◆ READING TEXT ◆

In most deep learning networks, every neuron in the network performs one computation (or more, if the network is recurrent) for every input sample (e.g., digital image). Real brains are different. Different informational elements of the input sample are extracted by neurons in “early” parts of the network, and differentially routed to spacially distinct “later” parts of the network. The routes taken depend on the input sample but are also driven by “top-down” influences–e.g., the focus of attention of an animal, it’s current task of interest, or it’s physiological state (alert, resting, sleeping).

As an example, neuroscientists have discovered that when an animal attends to an object in a visual scene, “what” information is preferentially routed along a ventral pathway through the occipital and temporal lobes of the cortex (purple, in image below), while “where” information is routed along the dorsal pathway through the occipital and parietal lobes (green).

In other words, distinct cortical regions of the network have specific processing roles and, as a whole, the network not only converts sensory inputs into useful information representations (for use by other brain areas or for activation of motor outputs), but determines where that information should be sent. Regions of the network that are not useful for a given task are not activated unless needed, reducing overall network activity and energy consumption. Facial imagery information is routed to brain regions that discriminate among different faces. Location imagery information (e.g., roads or houses) is routed to brain regions that discriminate among locations. In general, there is no reason to send face information to the location processing region, and vice versa.

How might such efficient routing be enabled in deep learning networks? Note that routing and gating are two sides of the same coin. In order for information to be routed, connections between groups of transmitting neurons and groups of receiving neurons have to be gated on or off, to dynamically implement the routing.

Binary Cognition is working with a novel network architecture in which such groups of neurons, referred to as banks, are connected by an intermediate gating structure that is purely feed-forward. This allows for gates that can be introduced into traditional deep learning feed-forward networks. Very few computations are needed to operate the gates, and overall computational savings can be substantial since many of the gates in the network will be turned off for a given input (and thus computation is not needed in downstream banks). Binary Cognition continues to develop proprietary training methods for these networks, as the traditional method, back-propagation, is insufficient.

The fundamental gating element of a purely feed-forward network with dynamic routing. A single neuron (circle in the gating structure) receives input from neurons in the source bank. The gating neuron’s unit-step activation function controls whether or not the gate is opened to allow activation of neurons in the target bank. There is a unique gate for each pair of source and target banks in two connecting layers.

As conceptualized in the figure below, information is routed to banks of neurons that can facilitate the necessary task, and is not routed to other banks. For example, low-level features that indicate the presence of a furry mammal in the image activate the routing of these very same features to banks of neurons that can discriminate between dogs, cats, etc. Were the low-level features instead indicative of a human face, the features would be routed to banks of neurons specialized for facial discrimination.

◆ PROMPT ◆
Update the dynamic routing text from "As an example, neuroscientists" to "parietal lobes (green)." by writing that span again with "dorsal pathway" replaced by "dorsal stream".

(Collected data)
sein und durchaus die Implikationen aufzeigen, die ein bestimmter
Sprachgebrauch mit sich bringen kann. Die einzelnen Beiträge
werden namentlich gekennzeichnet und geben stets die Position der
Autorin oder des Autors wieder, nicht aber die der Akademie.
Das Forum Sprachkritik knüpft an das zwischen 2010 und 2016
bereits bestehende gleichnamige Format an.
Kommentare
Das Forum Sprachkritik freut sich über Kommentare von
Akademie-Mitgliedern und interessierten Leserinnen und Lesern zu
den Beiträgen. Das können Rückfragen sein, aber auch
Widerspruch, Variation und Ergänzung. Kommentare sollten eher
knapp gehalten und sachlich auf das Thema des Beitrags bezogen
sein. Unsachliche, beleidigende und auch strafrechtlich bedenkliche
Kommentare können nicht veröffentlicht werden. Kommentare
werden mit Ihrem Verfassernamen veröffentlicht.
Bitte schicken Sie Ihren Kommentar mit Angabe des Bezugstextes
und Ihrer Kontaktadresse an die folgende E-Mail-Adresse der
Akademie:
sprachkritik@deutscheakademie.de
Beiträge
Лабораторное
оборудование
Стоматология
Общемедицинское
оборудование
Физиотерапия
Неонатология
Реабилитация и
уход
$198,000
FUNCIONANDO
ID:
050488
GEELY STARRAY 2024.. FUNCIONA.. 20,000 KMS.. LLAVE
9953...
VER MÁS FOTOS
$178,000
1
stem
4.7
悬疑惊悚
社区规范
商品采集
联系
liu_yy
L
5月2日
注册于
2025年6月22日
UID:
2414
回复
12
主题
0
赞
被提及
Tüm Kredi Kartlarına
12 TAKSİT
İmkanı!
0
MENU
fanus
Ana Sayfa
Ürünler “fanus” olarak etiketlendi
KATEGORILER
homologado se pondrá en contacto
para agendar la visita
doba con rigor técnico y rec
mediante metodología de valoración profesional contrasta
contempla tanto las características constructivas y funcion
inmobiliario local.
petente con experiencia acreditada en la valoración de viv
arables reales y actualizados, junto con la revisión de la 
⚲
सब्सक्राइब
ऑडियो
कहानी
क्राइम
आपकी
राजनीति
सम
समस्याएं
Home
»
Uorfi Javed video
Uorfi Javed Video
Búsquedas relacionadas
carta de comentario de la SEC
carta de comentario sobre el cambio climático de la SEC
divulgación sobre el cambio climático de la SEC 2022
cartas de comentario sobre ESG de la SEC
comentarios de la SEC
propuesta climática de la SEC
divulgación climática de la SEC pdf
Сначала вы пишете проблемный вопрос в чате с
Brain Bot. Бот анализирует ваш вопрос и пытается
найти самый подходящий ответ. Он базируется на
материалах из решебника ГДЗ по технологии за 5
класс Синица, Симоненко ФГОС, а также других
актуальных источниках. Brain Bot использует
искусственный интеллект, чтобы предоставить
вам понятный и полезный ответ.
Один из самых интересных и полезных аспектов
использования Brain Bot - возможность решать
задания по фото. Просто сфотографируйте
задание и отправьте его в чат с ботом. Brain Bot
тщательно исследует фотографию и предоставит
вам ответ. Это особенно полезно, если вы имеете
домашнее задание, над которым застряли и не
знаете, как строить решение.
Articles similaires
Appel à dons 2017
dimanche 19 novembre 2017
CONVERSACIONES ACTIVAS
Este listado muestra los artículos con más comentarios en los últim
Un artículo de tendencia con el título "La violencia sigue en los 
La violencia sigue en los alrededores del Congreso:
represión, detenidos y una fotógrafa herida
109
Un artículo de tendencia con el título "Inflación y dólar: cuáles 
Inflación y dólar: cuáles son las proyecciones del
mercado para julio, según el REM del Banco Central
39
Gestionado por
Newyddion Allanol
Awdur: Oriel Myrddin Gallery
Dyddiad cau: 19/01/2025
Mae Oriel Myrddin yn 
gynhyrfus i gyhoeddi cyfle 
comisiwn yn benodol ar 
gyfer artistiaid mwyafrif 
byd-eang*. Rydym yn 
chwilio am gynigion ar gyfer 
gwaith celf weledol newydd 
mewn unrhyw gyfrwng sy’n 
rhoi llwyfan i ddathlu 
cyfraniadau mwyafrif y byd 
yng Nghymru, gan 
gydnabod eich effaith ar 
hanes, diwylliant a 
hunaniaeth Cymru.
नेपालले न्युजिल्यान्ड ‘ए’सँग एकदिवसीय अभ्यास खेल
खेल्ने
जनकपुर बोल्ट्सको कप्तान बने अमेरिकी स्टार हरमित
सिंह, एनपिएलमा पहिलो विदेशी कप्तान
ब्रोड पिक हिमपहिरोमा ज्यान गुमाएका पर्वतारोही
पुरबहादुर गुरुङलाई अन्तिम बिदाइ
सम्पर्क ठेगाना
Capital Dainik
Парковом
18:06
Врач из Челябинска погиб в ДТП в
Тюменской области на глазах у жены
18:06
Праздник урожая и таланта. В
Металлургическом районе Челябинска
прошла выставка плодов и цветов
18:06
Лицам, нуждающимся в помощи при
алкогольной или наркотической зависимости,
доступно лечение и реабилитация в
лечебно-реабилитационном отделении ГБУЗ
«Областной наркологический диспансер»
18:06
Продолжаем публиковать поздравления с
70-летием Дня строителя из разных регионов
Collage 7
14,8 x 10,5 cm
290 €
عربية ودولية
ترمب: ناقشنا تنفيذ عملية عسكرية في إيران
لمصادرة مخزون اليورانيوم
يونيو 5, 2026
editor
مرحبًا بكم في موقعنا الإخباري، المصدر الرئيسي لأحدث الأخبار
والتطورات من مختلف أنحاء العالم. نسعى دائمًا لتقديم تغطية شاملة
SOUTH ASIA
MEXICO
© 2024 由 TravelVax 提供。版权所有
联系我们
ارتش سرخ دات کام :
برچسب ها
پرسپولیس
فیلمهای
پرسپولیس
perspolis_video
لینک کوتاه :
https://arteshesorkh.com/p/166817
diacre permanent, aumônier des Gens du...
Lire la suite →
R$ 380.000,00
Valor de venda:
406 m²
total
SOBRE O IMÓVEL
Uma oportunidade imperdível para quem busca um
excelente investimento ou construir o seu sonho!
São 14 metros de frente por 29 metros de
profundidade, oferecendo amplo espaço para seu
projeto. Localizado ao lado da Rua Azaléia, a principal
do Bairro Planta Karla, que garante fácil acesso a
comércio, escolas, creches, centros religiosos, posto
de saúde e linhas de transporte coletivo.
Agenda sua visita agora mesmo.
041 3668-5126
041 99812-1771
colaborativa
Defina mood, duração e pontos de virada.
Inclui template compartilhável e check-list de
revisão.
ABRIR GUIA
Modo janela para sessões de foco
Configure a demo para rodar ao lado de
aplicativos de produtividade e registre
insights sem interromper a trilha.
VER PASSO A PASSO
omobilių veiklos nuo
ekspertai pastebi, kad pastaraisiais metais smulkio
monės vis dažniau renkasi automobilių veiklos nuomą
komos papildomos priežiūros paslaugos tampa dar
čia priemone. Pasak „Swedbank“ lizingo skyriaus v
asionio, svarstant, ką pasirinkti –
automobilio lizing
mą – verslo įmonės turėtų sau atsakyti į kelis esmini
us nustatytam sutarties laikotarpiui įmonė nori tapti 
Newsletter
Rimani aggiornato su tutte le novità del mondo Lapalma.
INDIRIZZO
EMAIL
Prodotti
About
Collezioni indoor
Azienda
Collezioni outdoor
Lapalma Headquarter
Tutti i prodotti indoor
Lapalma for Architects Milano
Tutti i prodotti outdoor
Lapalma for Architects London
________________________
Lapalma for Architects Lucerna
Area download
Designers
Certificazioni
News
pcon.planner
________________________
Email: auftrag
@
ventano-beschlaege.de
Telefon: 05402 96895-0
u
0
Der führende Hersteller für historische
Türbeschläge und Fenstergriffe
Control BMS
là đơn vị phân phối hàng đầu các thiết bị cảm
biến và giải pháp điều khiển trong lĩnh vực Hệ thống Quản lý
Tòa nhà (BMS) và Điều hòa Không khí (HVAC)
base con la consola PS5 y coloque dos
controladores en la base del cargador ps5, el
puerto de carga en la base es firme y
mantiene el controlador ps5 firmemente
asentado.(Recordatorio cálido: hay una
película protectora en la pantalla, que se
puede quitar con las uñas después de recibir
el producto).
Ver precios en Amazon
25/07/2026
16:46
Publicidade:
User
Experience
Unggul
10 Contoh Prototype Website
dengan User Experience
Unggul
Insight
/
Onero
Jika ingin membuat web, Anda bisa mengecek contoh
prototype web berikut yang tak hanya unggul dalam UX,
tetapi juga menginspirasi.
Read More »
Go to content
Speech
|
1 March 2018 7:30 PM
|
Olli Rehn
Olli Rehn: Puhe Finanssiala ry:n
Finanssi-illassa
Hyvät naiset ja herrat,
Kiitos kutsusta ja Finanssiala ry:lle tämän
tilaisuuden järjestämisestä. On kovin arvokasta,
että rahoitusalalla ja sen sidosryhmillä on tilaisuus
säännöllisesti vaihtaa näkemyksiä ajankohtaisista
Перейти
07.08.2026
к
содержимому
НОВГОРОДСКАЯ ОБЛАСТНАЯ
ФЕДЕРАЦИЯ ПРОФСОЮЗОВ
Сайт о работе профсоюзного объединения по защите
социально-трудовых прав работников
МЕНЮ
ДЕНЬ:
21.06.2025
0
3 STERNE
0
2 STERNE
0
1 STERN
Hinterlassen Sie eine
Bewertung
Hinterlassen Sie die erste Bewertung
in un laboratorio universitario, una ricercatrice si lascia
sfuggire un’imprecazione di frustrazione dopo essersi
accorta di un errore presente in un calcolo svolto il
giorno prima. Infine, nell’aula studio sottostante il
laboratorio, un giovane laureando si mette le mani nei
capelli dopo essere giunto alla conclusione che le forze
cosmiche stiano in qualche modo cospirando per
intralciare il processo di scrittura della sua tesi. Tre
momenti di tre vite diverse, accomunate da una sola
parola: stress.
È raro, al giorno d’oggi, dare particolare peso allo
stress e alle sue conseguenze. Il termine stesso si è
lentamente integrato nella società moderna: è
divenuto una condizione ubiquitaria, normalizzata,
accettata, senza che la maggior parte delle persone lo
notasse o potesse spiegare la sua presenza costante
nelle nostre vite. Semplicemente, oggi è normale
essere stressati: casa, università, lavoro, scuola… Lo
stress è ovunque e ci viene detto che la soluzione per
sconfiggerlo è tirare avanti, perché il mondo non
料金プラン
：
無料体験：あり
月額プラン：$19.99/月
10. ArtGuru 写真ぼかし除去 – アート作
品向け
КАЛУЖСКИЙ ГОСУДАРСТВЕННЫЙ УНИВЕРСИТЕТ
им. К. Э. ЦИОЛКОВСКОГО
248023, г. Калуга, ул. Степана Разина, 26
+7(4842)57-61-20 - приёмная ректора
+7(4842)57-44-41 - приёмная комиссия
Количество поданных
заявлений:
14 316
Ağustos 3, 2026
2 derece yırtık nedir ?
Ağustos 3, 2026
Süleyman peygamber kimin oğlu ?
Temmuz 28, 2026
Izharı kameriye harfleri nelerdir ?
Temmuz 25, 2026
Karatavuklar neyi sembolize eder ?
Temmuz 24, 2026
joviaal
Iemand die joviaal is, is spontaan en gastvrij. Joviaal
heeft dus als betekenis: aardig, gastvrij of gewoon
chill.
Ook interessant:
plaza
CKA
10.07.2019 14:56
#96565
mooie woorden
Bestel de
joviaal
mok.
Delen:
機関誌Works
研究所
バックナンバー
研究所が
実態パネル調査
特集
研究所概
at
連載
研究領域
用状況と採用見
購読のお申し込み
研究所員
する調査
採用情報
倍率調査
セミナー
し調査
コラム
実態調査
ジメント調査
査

◆ PROBLEM SOLUTION ◆
As an example, neuroscientists have discovered that when an animal attends to an object in a visual scene, “what” information is preferentially routed along a ventral pathway through the occipital and temporal lobes of the cortex (purple, in image below), while “where” information is routed along the dorsal stream through the occipital and parietal lobes (green).